A mechanism for bistability in glycosylation

Abstract

Glycosyltransferases are a class of enzymes that catalyse the posttranslational modification of proteins to produce a large number of glycoconjugate acceptors from a limited number of nucleotide-sugar donors. The products of one glycosyltransferase can be the substrates of several other enzymes, causing a combinatorial explosion in the number of possible glycan products. The kinetic behaviour of systems where multiple acceptor substrates compete for a single enzyme is presented, and the case in which high concentrations of an acceptor substrate are inhibitory as a result of abortive complex formation, is shown to result in non-Michaelian kinetics that can lead to bistability in an open system. A kinetic mechanism is proposed that is consistent with the available experimental evidence and provides a possible explanation for conflicting observations on the β-1,4-galactosyltransferases. Abrupt switching between steady states in networks of glycosyltransferase-catalysed reactions may account for the observed changes in glycosyl-epitopes in cancer cells.

Fig 1. Enzyme mechanisms.

A. Random-order addition of substrates, under reversible, rapid-equilibrium conditions. B. Compulsory-order addition of substrates, with quasi-steady-state assumptions.

Fig 2. Model scheme of GalT acting on a diantennary N-glycan, in which species B₁, B₂ and B₃ are competing substrates.

Sugar symbols used, in SNFG notation [32]: blue square, GlcNAc; green circle, Man; yellow circle, Gal.

Fig 3. Substrate inhibition by one or more substrates.

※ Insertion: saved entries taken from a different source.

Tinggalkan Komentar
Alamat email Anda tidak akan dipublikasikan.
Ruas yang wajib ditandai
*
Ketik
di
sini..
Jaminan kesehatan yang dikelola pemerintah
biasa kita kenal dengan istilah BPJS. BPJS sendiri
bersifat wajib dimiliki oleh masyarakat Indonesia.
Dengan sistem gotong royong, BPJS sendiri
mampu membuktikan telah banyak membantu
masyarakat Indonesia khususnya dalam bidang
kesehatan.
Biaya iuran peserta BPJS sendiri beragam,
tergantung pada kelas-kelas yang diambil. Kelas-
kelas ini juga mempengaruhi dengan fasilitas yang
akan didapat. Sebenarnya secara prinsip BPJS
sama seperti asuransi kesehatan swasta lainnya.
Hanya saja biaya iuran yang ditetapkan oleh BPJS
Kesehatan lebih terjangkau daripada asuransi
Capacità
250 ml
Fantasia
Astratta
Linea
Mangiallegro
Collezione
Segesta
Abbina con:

A. Reaction scheme for the formation of ternary enzyme-acceptor complex; the binding of Ax to the E⋅B_j complex (shown in grey) only occurs within the random order model. B. Substrate inhibition of an enzyme with a single acceptor, for three different donor concentrations (0.5, 5, 50) with $K_{\text{m}}^{\text{Ax}}=0.5$. C. Total enzyme initial rate as a function of two substrates, B₁ and B₂, exhibiting substrate inhibition through formation of an abortive (dead-end) ternary complex. D. Bistability exhibited by a substrate-inhibited enzyme (Eq (7)) in a system open to substrate, for three different values of the concentration of acceptor available externally: [B]₀ = 0.666 (red), [B]₀ = 2.000 (orange), [B]₀ = 3.333 (green). At [B]₀ = 2.0, the line intercepts the velocity–substrate curve at three points, the two outer points being stable, and the inner an unstable steady-state solution.

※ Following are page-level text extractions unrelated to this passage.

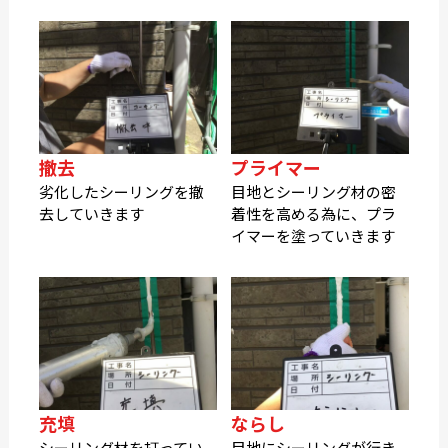
撤去
プライマー
劣化したシーリングを撤
目地とシーリング材の密
去していきます
着性を高める為に、プラ
イマーを塗っていきます
充填
ならし
シーリング材を打ってい
目地にシーリングが行き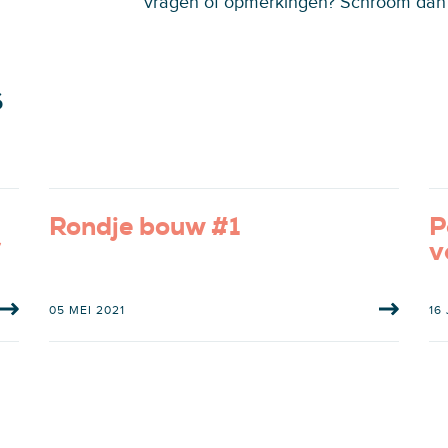
vragen of opmerkingen? Schroom dan
s
Rondje bouw #1
P
v
05 MEI 2021
16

Fig 4. Bistability in an open system for a bisubstrate enzyme reaction exhibiting inhibition at high substrate concentrations.

Shown is a bifurcation diagram of the one-dimensional ODE system given by Eq (11), with the external concentration of acceptor substrate, b₀, as the bifurcation parameter. The donor is assumed to be buffered to a constant concentration. The stable steady state levels of the acceptor, b, are indicated by the red curves, the black curve denoting the unstable steady state. An exchange of stability between the stable and unstable branches occurs at the limit points (LP), b₀ = 1.518665 and b₀ = 2.325853, as indicated by the dashed lines. Other parameters of the model are given in the text.

Fig 5. Bistability in an open reaction system described by the ODE system of Eqs (12)–(16), based on the reactions of Fig 2.

Parameters of the model are given in Table 1. A. Steady-state levels of b₂ as the external concentration of donor substrate, a₀, is varied, with b₀ = 0.3; limit points (LP) separate the branches of stable (red curve) and unstable (black curve) steady states. B. Cusp in a₀–b₀ space, with branches of limit points enclosing a region of bistability. C. Steady-state levels of initial substrate, b₁, as the diffusion constant, K, is varied. D. Region of bistability in a₀–K space, with terminal limit points as indicated.